The 27 confirmations mean no recess appointments will be needed during this break, top administration officials said. Recess appointments, which a president can make when Congress is not in session, are temporary and generally last to the end of the year.
You can find a list of the nominees confirmed here. You’ll see an Assistant Secretary of Homeland Security, a few key US Attorneys (DC, New York, California), a couple Assistant Secretaries of Commerce and Treasury, and a handful of others.

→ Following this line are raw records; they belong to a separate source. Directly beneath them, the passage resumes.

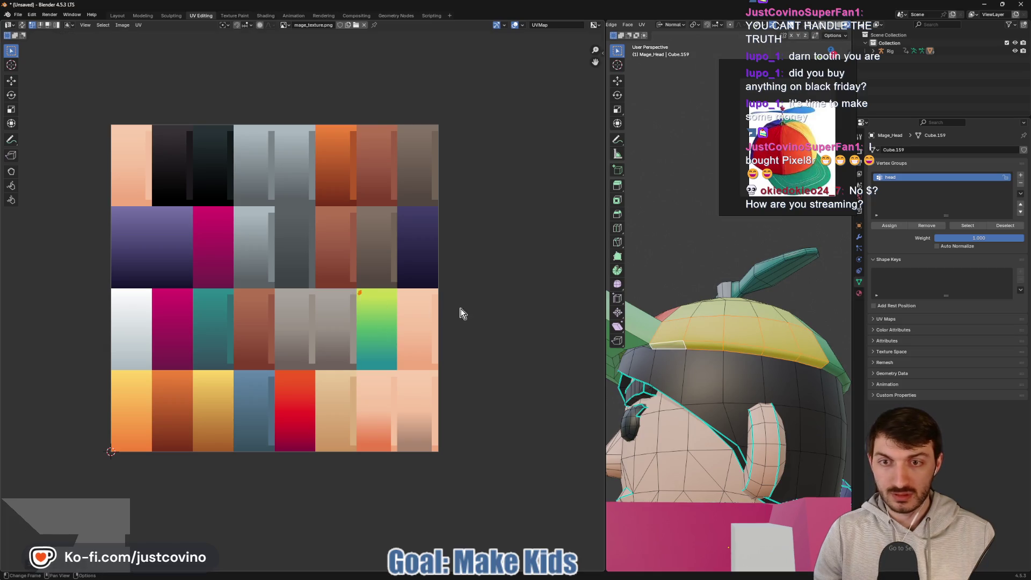
click(672, 270)
mouse_move(780, 321)
middle_down()
mouse_move(773, 301)
mouse_move(768, 323)
mouse_move(785, 355)
mouse_move(838, 358)
mouse_move(726, 384)
mouse_move(796, 340)
mouse_move(782, 341)
mouse_move(759, 355)
mouse_move(789, 360)
mouse_move(791, 374)
mouse_move(700, 372)
mouse_move(804, 380)
mouse_move(847, 365)
mouse_move(622, 398)
mouse_move(742, 398)
mouse_move(706, 402)
middle_up()
key(Tab)
scroll(789, 366, down, 5)
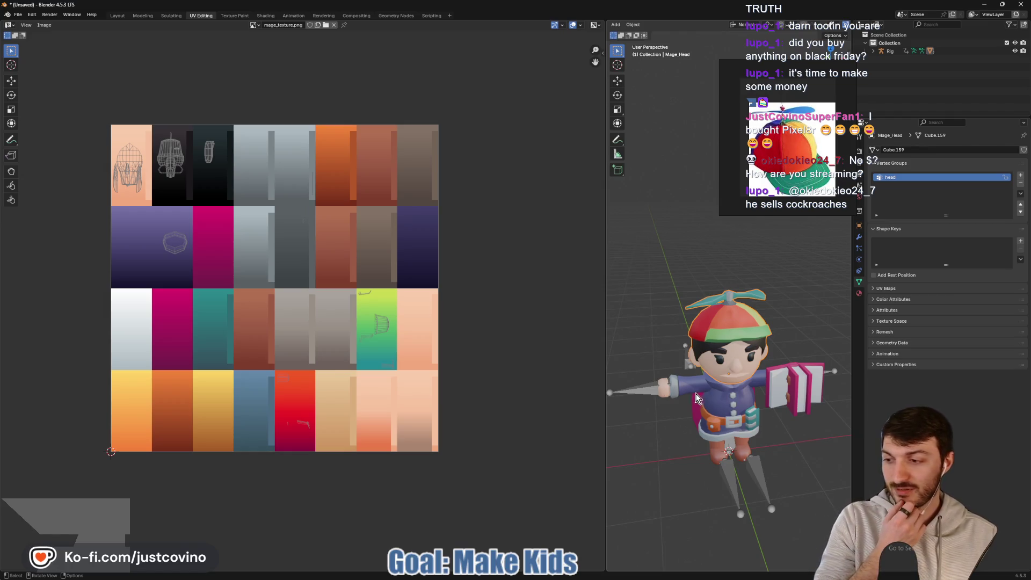
click(117, 15)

You will not see on that list Dawn Johnsen, the nominee for the Office of Legal Counsel who Patrick Leahy just suggested should get a recess appointment, and Craig Becker, whose nomination for a member of the NLRB was stalled this week.
However, instead of pushing for all his nominees to be confirmed, including Johnsen and Becker, Obama released a statement reserving the right to make recess appointments in the future, which means that next week’s recess will go without appointments, and Johnsen and Becker will remain stuck in limbo.
While this is a good first step, there are still dozens of nominees on hold who deserve a similar vote, and I will be looking for action from the Senate when it returns from recess. If they do not act, I reserve the right to use my recess appointment authority in the future.
Johnsen and Becker have been held up for many, many months, and key constituencies like the civil liberties community and labor would like to see them in their jobs. Clearly this is a major disappointment to these constituencies, both of which have been treated pretty shabbily by this Administration.
You can give the President credit for winning a stare contest with Republicans, but backing off when there are still over 30 nominees hanging out there seems weak to me.